### Текст для анализа
16-го сидели в подвале и трусились от страха. Стены ходили ходуном, один выход завалило, боялись, что окажемся в братской могиле.
17 марта полдома уже выгорело, мужики пытались тушить, но ничего не вышло. Мы сидели в подвале под четвертым подъездом, а первые три полыхали. Соседние дома к тому времени полностью сгорели.
18-19 марта вокруг дома появились снайперы, и мы вообще на улицу не выходили, кроме одного раза, когда меня контузило — оглохла на одно ухо, до сих пор плохо им слышу.
* * *
— Среди клиентов нашего "Хеседа" был Виктор Петрович Бычек, — рассказывает репатриантка из Чернигова. — Маму его — еврейку по фамилии Сигалова, прятали в селах в годы войны, а дети — 5-летний Витя и его брат Володя, остались у бабушки-украинки. Рядом жил немецкий майор, понимавший, что соседские дети — евреи. Не выдал.
Каждый год в День Холокоста Виктор Петрович рассказывал о тех страшных событиях, на митинге у братской могилы выступал.
Прошло 80 лет. В марте этого года Бычек вышел из своего дома с женой и тут начался обстрел – жена успела броситься на землю, а он погиб…
Немец пожалел, а русские убили.
* * *
— В конце марта русские в город зашли, — рассказывает беженка из Изюма. — А потом их сменили ОРДЛО и кадыровцы. Чеченцы к нам в больницу не заходили, но ДНР-овцы — просто мрак. Единственному оставшемуся врачу сказали, мол, ноги тебе сейчас прострелим, посмотрим, какой ты доктор. Я лежу, нога в лангете, а один с автоматом подходит, рука на курке, поднимает одеяло, тычет стволом…
* * *
— Страшнее всего была авиация, — рассказывает репатриантка из Мариуполя. — Когда из «Градов» или гранатометов лупили, есть хотя бы несколько секунд — куда-то забежать, прижаться, лечь, в канаву нырнуть. Но когда слышишь характерный звук бомбардировщика, ясно, что это смерть.
Однажды зашли к соседям в 77-й дом, и там бомба попала в соседний подъезд. Слава богу, не разорвалась, но людей завалило. Мы выскочили. Это было очень страшно — видеть, как целый подъезд с четвертого по первый этаж полностью провалился.

### Задания на понимание графиков
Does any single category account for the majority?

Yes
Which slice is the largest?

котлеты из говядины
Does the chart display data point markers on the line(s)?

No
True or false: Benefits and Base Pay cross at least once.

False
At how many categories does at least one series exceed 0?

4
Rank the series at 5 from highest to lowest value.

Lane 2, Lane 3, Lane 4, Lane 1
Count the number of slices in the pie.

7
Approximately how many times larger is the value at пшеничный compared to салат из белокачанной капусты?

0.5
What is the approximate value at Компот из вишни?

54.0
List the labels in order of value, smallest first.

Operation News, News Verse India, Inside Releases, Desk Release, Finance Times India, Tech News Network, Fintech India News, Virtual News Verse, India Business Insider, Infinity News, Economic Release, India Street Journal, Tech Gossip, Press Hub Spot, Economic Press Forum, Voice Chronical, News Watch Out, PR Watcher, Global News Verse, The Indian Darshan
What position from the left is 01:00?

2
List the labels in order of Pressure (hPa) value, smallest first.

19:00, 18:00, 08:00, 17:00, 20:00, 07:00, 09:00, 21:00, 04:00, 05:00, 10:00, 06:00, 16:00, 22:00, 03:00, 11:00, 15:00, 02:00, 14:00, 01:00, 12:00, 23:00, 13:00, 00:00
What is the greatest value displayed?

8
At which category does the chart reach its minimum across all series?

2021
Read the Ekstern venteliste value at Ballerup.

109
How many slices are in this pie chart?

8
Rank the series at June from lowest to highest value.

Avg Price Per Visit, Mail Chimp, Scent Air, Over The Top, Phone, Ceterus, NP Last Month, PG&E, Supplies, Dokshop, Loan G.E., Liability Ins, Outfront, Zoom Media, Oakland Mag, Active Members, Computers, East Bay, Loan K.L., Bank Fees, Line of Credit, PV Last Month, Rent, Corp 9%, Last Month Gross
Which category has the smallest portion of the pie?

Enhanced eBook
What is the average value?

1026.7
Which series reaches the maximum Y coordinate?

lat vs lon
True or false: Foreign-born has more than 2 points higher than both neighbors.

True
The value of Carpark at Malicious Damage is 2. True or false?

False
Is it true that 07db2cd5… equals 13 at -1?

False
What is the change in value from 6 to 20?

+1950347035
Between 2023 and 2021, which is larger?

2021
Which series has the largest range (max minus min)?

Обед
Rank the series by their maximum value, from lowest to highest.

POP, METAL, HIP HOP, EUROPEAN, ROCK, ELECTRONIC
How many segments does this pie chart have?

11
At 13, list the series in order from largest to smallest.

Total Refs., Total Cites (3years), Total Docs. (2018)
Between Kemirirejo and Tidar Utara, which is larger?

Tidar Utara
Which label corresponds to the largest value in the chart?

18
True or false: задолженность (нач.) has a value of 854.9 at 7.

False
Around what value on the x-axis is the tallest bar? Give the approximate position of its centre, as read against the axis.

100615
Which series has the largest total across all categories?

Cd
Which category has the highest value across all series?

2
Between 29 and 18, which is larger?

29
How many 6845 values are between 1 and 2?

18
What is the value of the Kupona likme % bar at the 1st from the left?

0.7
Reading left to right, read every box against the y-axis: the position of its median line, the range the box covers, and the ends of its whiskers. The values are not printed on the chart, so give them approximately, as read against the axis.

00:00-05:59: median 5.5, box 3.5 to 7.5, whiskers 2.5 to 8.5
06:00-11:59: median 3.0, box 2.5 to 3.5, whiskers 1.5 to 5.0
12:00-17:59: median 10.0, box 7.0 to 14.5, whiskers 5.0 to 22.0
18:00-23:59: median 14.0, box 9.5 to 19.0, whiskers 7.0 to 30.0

### Задания
- A) Кто, согласно рассказам беженцев о войне, жил рядом с домом, где у бабушки остались Витя и Володя?
- B) Напишите продолжение рассказов беженцев о войне, начиная сразу после последнего предложения.

### Ответы к заданиям
- A) Рядом жил немецкий майор, который понимал, что соседские дети — евреи, но не выдал их.

- B)
* * *
— Хлеба в подвале не было вообще никакого, — рассказывает пенсионерка-репатриантка из Мариуполя. — Могли немного залить водой макароны и на костре сварить. Но не всем так повезло. Спасибо соседям, они чай кипятили на улице, мы его так называли, на самом деле — ложечка варенья на несколько литров воды, просто подкрасить. В 10 утра примерно всем разливали по полстакана. Вода — ужасная, сколько ни кипятили ее, все равно горько-соленая, с осадком. И это был завтрак, обед, а иногда и ужин.
* * *
— 27 марта в наш район зашли русские, — вспоминает беженец из Мариуполя. — Стали ходить по квартирам, искали солдат ВСУ. Сидим, трясемся. Вдруг громкий стук в дверь, заходит военный с белой повязкой, я предъявляю паспорт — прописка у меня донецкая, я дважды беженец — в 2016-м выехал, не мог больше. Тот прошелся по квартире, спросил, где хозяева (мы арендаторы), чем занимаются, связаны ли с ВСУ. Одну из комнат владельцы заперли на хлипкий замок — вещи там их лежат. Ключа у нас нет, и "гость" просто с ноги вышиб дверь. Теща спрашивает, мол, как нам хозяевам это объяснить.
"Если вернутся, — говорит визитер, — могут направить претензии в прокуратуру РФ, полковник Кулиш".